The GOM Shelf is generally independent company territory since most of the majors, with the exception of Chevron's properties, sold their shelf properties in the middle-late 1990s to enter the GOM Deepwater play. However, the major oil companies are not out of the running, but are taking-up the ultra-deep drilling challenge. BE ExxonMobil, Shell and BHP Billiton have purchased primary term leases on the shelf and have initiated Ultradeep Shelf drilling programs. Since most of the shelf leasehold is controlled by the independents, the majors are working with the independents to test deeper targets. In particular, Newfield Exploration has been vary successful at promoting its "Treasure Island" and "Treasure Bay" ultra-deep shelf concept areas, as evidenced by the spud of the ExxonMobil-operated Blackbeard West wildcat earlier this year.
ACTIVITY
The majors and some independents are drilling deep wells, Fig. 4, and testing new concepts, but so far they have found little production. This is normal in any opening trend. The deeper rock formations must be cut and analyzed, drilling issues must be overcome, and play concepts must be proven to warrant full-scale investment in a new trend.
[FIGURE 4 OMITTED]
Shell, in partnership with Nexen, drilled one of the first of the ultradeep wells last year. The Shark well in South Timbalier 174-2 penetrated to 25,756 ft, but failed to penetrate the pre-Miocene section. Shell and Nexen had earlier drilled the Fergana well in South Timbalier 239-1, but found no commercial reserves. However, the well did set a record for the tallest self-standing conductor.

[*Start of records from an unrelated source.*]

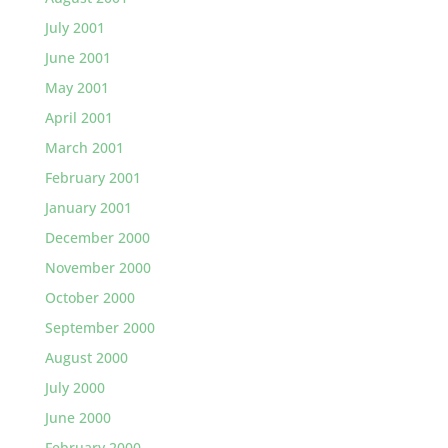
July 2001
June 2001
May 2001
April 2001
March 2001
February 2001
January 2001
December 2000
November 2000
October 2000
September 2000
August 2000
July 2000
June 2000
February 2000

Shell's most recent attempt may have penetrated the pre-Miocene section. Partnered by Devon, Total and BHP Billiton, its Joseph well at High Island 10-1 was temporarily plugged and abandoned at the end of June this year. The results remain tight.
ExxonMobil's Blackbeard West, South Timbalier block 160-1, began drilling in February and is still drilling ahead toward a target depth of 32,000 ft and possibly deeper. The well may take another six months to complete. ExxonMobil has plans for up to four more Ultradeep Shelf wells in the vicinity.